Erst jetzt werden Ziele beschrieben und Strategien entwickelt, die zu diesen Zielen führen. Nun ist ein weiterer Abstimmungsprozess erforderlich. Die Bewertung der Zielschärfe und des Erfolgsrisikos. Die robustesten Strategien werden von der Strategieabteilung ausgewählt. Die Aufgabe der Organisationseinheiten ist nun die sorgfältige Berechnung des Geschäftswertes und der Kosten. Liegen Kosten und Nutzen in quantitativer Form vor, legt man sich fest. Messkriterien, Kontrollpläne und Scorecards werden vorgegeben, Budgets freigegeben und delegiert. Die operationale Umsetzung ist ab jetzt in der Verantwortung der Verantwortlichen für das Tagesgeschäft.

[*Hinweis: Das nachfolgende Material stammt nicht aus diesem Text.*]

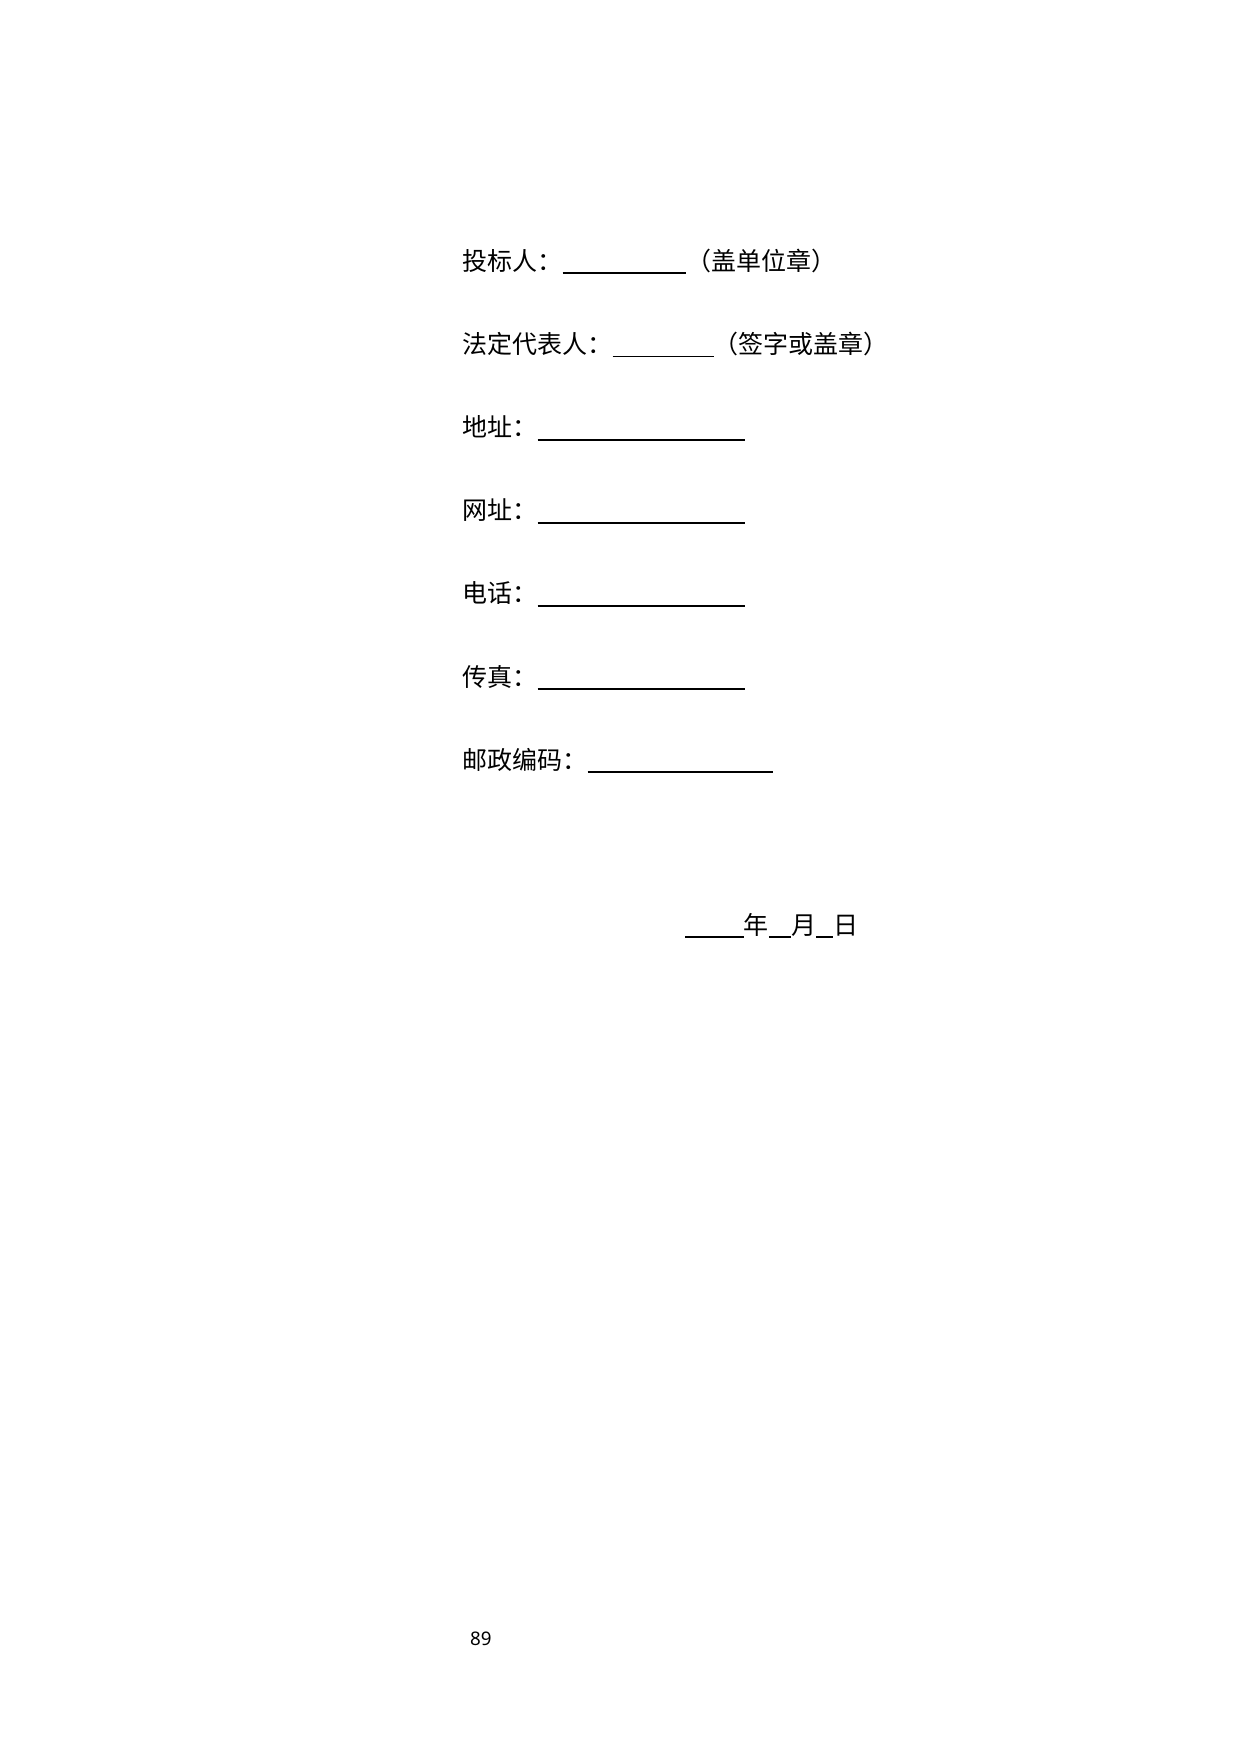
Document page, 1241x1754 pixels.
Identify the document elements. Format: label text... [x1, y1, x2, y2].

text 地址： [419, 393, 1128, 458]
text 网址： [419, 476, 1128, 541]
text 传真： [419, 643, 1128, 708]
text 年 月 日 [244, 891, 1128, 956]
text 邮政编码： [419, 726, 1128, 791]
text 投标人： （盖单位章） [419, 227, 1128, 292]
text 法定代表人： （签字或盖章） [419, 310, 1078, 375]
text 电话： [419, 559, 1128, 624]
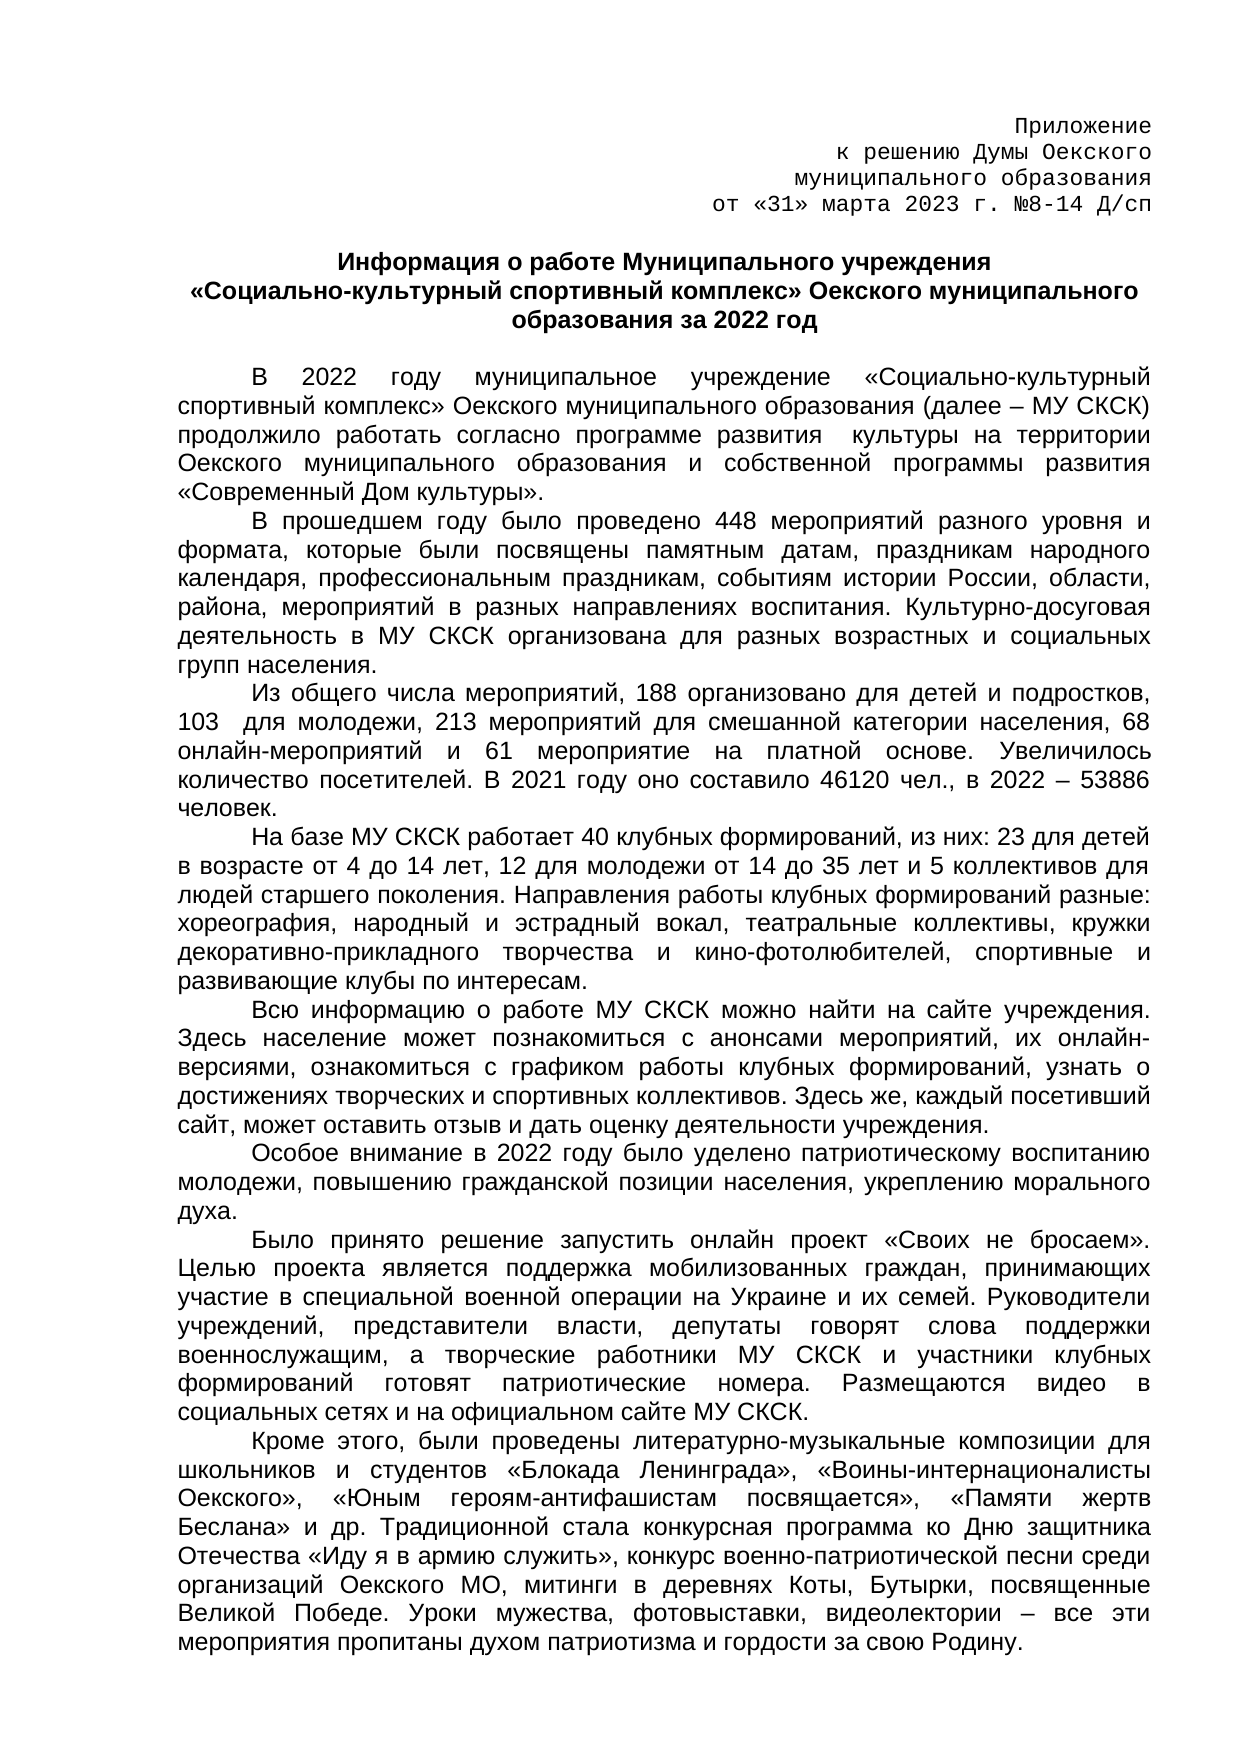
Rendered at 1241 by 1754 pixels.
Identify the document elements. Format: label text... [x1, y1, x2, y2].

Im Mittelstand oder inhabergeführten Unternehmen ist dieser Prozess des Austauschs oft inhärent etabliert. Große Konzerne, die auf unterschiedlichen Märkten in verschiedenen Ländern agieren, benötigen einen formelleren Prozess.

Die Fähigkeit diesen Strategie Abstimmungs- und Entfaltungsprozess effektiv und effizient umzusetzen ist entscheidend für nachhaltige Wettbewerbsfähigkeit. Dies ist ohne den Einsatz von strategischer Planungssoftware kaum zu erreichen.

Nur diejenigen, die rechtzeitig am Bahnhof sind, können mit dem Zug in Richtung der zukünftigen Chancen mitfahren. Alle anderen laufen Gefahr rote Rücklichter zu erblicken.